Overheidsorganisaties moeten (belangrijke) informatie duurzaam toegankelijk maken en houden. Het begrip ‘duurzame toegankelijkheid’ in het wetsvoorstel vervangt het begrip ‘goede, geordende en toegankelijke’ staat van de Archiefwet 1995. Ook de Wet open overheid gebruikt dit begrip. Duurzame toegankelijkheid houdt in dat informatie gedurende de geldende bewaartermijn vindbaar, beschikbaar, leesbaar, interpreteerbaar en betrouwbaar blijft en wordt beschermd tegen veranderingen van elke aard. De Archiefwet 2021 schrijft niet voor hoe overheidsorganisaties dit moeten doen. Nadere regels over duurzame toegankelijkheid komen in de lagere regelgeving, het Archiefbesluit en de Archiefregeling die ook aangepast worden. Het gaat dan bijvoorbeeld om het zorgen voor voldoende beschrijvende kenmerken (wie, wat, wanneer, waarvoor) van documenten en om tijdige omzetting naar duurzame bestandsformaten.

Wat wordt bedoeld met ‘passende maatregelen’ voor duurzame toegankelijkheid?

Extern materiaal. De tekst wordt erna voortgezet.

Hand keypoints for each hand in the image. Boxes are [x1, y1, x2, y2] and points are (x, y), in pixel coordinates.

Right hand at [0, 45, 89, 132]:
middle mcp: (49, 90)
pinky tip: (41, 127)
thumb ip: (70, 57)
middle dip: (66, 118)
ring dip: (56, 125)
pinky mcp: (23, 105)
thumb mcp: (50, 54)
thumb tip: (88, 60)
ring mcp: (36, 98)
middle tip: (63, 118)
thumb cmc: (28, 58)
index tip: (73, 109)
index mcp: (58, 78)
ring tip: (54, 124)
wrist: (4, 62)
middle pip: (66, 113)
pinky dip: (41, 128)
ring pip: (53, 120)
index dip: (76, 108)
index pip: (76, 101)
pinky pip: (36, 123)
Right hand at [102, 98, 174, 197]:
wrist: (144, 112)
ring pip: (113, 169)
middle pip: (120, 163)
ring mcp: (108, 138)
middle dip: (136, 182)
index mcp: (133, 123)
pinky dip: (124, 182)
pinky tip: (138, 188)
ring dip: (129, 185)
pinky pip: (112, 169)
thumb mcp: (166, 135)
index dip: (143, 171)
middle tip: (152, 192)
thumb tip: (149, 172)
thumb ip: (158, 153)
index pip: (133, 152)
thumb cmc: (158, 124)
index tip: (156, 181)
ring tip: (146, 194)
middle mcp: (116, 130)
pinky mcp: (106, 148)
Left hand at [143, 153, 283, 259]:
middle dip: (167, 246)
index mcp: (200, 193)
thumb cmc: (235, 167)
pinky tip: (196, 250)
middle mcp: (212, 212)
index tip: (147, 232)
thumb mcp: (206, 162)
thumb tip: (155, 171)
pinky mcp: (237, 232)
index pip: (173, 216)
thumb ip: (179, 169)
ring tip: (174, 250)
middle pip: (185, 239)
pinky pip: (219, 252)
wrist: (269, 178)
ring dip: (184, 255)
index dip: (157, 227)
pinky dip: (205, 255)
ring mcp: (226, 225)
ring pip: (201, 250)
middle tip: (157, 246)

In het wetsvoorstel is bepaald dat overheidsorganisaties passende (organisatorische en technische) maatregelen moeten treffen om informatie onder hun beheer te brengen en duurzaam toegankelijk te maken en te houden. Dat wil zeggen: maatregelen die proportioneel zijn in relatie tot het belang van informatie en het risico dat deze informatie verloren gaat. Ook voor vernietiging kunnen overheidsorganisaties maatregelen toesnijden op de risico’s die zich voordoen wanneer informatie ten onrechte niet of niet op tijd zou worden vernietigd.

De nieuwe formulering in het wetsvoorstel benadrukt dat het organiseren van goed informatiebeheer geen eenmalige handeling is, maar een voortdurend punt van aandacht. Idealiter wordt bij de inrichting van nieuwe werkprocessen en bij het in gebruik nemen van nieuwe systemen, steeds bepaald hoe de duurzame toegankelijkheid van informatie is gewaarborgd. Dit noemt men ‘archivering by design’, en het is vergelijkbaar met de manier waarop privacy en informatiebeveiliging aangepakt (zouden moeten) worden.

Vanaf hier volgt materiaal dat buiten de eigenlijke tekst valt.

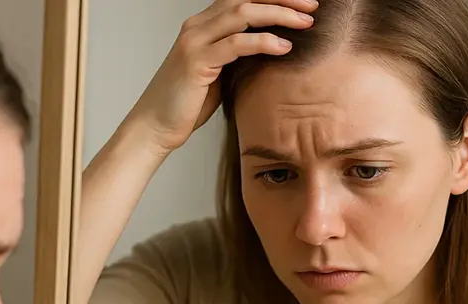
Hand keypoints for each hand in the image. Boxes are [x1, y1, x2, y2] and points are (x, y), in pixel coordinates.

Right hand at [124, 0, 315, 155]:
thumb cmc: (186, 104)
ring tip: (306, 22)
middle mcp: (197, 26)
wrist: (154, 126)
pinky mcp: (197, 61)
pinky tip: (284, 47)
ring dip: (279, 15)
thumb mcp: (217, 72)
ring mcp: (195, 41)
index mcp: (202, 25)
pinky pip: (237, 43)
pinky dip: (264, 42)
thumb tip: (270, 49)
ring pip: (243, 13)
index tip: (302, 2)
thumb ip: (236, 55)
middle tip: (312, 5)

De formulering ‘passende maatregelen’ biedt tevens expliciet ruimte voor een risicobenadering. Schifting was in de praktijk altijd al onderdeel van dossiervorming, maar de wetstekst van de Archiefwet 1995 besteedt daar geen aandacht aan. Inmiddels wordt digitaal heel veel meer informatie vastgelegd dan vroeger op papier. Denk aan talloze concepten en kopieën van tekstdocumenten en aan de grote hoeveelheid informatiedragers zoals e-mails, chatberichten, websites en databases. Het is, gegeven de belangen van de Archiefwet, niet noodzakelijk om alle documenten op dezelfde wijze onder archiefbeheer te brengen.

Waarom moeten overheidsorganisaties ‘beheerregels’ hebben? En wat staat daar in?

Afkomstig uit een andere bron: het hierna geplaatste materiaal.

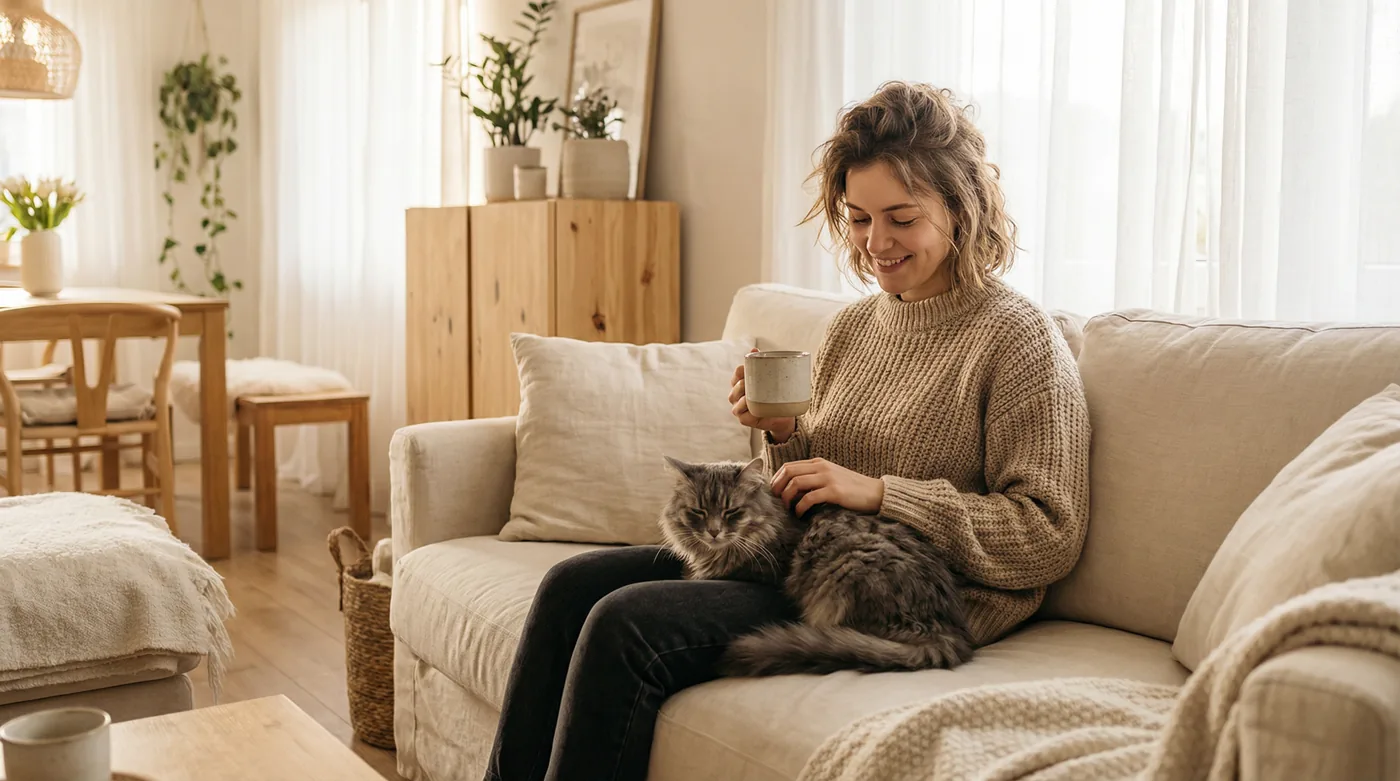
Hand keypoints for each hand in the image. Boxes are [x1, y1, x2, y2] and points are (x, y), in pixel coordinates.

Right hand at [729, 349, 796, 441]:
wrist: (784, 415)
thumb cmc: (775, 395)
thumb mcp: (771, 380)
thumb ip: (763, 365)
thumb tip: (754, 350)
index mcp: (741, 383)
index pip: (737, 373)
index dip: (741, 370)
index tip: (748, 367)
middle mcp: (737, 395)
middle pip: (736, 386)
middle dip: (743, 383)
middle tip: (755, 382)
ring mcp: (739, 408)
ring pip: (736, 401)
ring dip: (744, 397)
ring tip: (753, 395)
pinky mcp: (745, 419)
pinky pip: (742, 415)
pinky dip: (747, 411)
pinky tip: (753, 408)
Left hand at [770, 458, 884, 515]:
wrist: (876, 493)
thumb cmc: (851, 489)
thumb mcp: (830, 478)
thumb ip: (812, 479)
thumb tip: (791, 491)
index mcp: (818, 463)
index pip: (789, 466)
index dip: (777, 479)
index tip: (774, 493)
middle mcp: (821, 467)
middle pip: (788, 472)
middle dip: (778, 488)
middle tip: (777, 502)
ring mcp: (828, 478)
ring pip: (796, 483)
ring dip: (787, 498)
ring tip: (788, 509)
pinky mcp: (835, 492)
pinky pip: (809, 498)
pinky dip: (800, 508)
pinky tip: (800, 515)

Goed informatiebeheer begint met goed beleid en met de regelmatige evaluatie daarvan. Beheerregels vormen hiervoor de basis, en daarom maakt het wetsvoorstel deze verplicht voor alle overheidsorganisaties. Er moet in staan welke afdelingen en functionarissen verantwoordelijk zijn voor het informatiebeheer. En er moet in staan op welke manier men nagaat of de maatregelen voor duurzame toegankelijkheid effectief zijn, dan wel bijgesteld moeten worden. Beheerregels zijn één van de bronnen waaruit de Inspectie Overheidsinformatie en Erfgoed en de archivarissen kunnen putten bij het toezicht op ‘hun’ overheidsorganisaties. In de praktijk hebben overigens veel overheidsorganisaties al beheerregels. Van een cyclus voor de planning en evaluatie van het informatiebeheerbeleid is nog niet altijd sprake.